Figure 1. Snapchat spam
Each of these spam messages includes a request to “Add my kik”, along with a specially crafted user name on the Kik instant messaging application for mobile devices.
Figure 2. Snapchat with a digital camera? It’s a trap!
After engaging these spam bots on Kik Messenger, this spam campaign is using a type of spam chat bot-script we discovered on Tinder last summer.
Figure 3. Spam bot using a familiar chat script on Kik
An interesting discovery from this campaign is the use of compromised custom URLs belonging to small websites and popular brands. Spammers have found a way to create their own links using branded short domains in order to entice users into a false sense of security.
Figure 4. Well-known branded short domain directs users to spam
The following are some of the compromised branded short domains we identified:
- usat.ly (USA Today)
- cbsloc.al (CBS Local)
- on.natgeo.com (National Geographic)
- nyp.st (New York Post)
- on.mktw.net (Marketwatch)
- mirr.im (Daily Mirror)
- red.ht (Red Hat)
- invstplc.com (Investorplace)
- mitne.ws (MIT News)
Figure 5. Stats page for compromised short URL
Hidden behind the branded customized URLs are affiliate marketing links directing users to sign-up for adult webcam sites.
Symantec has been working closely with Bitly to investigate and shut down any spammer use of branded short URLs. Bitly has confirmed that some spammers obtained Bitly API keys belonging to various brands. Some of the brands affected used the AddThis social bookmarking service who recently stopped requiring users to reveal their API key in plain text as part of the AddThis website embed code.

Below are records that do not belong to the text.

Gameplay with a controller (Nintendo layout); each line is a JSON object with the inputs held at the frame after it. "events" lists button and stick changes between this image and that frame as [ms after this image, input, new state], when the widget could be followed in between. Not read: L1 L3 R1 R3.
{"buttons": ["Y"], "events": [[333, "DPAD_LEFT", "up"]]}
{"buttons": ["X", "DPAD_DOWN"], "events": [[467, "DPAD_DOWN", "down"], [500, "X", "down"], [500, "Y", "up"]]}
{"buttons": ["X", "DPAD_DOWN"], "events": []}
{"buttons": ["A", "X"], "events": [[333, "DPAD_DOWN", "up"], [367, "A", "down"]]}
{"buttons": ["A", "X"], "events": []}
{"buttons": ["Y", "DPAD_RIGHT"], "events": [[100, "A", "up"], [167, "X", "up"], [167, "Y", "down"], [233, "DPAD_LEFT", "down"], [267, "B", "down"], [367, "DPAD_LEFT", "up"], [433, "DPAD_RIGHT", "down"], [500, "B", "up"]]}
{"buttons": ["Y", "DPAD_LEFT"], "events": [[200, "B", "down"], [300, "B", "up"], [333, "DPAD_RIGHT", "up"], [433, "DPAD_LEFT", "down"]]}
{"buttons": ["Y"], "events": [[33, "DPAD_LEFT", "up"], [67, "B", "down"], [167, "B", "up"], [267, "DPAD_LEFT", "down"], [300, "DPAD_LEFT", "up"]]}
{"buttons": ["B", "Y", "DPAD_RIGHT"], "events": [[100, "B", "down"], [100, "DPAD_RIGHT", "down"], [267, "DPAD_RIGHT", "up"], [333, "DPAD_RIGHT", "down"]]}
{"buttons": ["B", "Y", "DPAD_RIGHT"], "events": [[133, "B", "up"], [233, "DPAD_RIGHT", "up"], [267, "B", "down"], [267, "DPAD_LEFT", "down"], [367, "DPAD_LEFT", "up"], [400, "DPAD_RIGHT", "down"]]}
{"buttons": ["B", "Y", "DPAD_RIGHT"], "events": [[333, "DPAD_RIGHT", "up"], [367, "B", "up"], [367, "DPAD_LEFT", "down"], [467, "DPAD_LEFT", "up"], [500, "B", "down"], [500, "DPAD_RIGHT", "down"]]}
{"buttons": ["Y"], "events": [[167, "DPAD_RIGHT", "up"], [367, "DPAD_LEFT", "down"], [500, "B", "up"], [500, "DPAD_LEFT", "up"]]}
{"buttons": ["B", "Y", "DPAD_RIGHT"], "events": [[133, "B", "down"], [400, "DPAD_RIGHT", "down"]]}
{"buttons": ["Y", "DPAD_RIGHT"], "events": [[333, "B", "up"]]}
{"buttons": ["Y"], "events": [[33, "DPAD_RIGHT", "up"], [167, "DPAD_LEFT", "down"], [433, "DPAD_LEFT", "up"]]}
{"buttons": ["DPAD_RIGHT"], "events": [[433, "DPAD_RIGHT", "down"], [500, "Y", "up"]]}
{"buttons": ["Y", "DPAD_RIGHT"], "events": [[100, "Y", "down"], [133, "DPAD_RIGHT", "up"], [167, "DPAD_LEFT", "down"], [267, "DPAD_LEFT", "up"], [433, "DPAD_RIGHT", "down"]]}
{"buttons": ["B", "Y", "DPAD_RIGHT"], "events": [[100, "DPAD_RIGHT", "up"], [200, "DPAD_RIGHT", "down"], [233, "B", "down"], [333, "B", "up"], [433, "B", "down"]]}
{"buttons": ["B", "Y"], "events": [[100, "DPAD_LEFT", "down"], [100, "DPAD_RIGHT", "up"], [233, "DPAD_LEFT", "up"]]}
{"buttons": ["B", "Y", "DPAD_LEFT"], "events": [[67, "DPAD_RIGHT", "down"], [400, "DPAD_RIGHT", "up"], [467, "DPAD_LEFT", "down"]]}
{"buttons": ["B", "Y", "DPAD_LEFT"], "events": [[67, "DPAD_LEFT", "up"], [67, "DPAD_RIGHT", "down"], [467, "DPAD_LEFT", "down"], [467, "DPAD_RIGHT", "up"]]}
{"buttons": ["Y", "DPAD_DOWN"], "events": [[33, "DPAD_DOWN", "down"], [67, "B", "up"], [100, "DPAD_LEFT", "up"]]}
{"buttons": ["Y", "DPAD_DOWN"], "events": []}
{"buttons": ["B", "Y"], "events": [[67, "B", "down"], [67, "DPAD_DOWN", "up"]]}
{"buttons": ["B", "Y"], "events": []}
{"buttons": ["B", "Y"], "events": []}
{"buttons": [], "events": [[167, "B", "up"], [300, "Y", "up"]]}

Figure 6. Note from AddThis support page regarding API key safety
The recent spam campaign targeting Snapchat users should not be surprising. Scammers and spammers will always target new and popular apps—like Snapchat—as soon as they gain a large enough user base. To prevent spam snaps from appearing in your Snapchat feed, Symantec recommends users change their Snapchat privacy settings to receive snaps from “My Friends” only and use caution when receiving unsolicited messages or friend requests.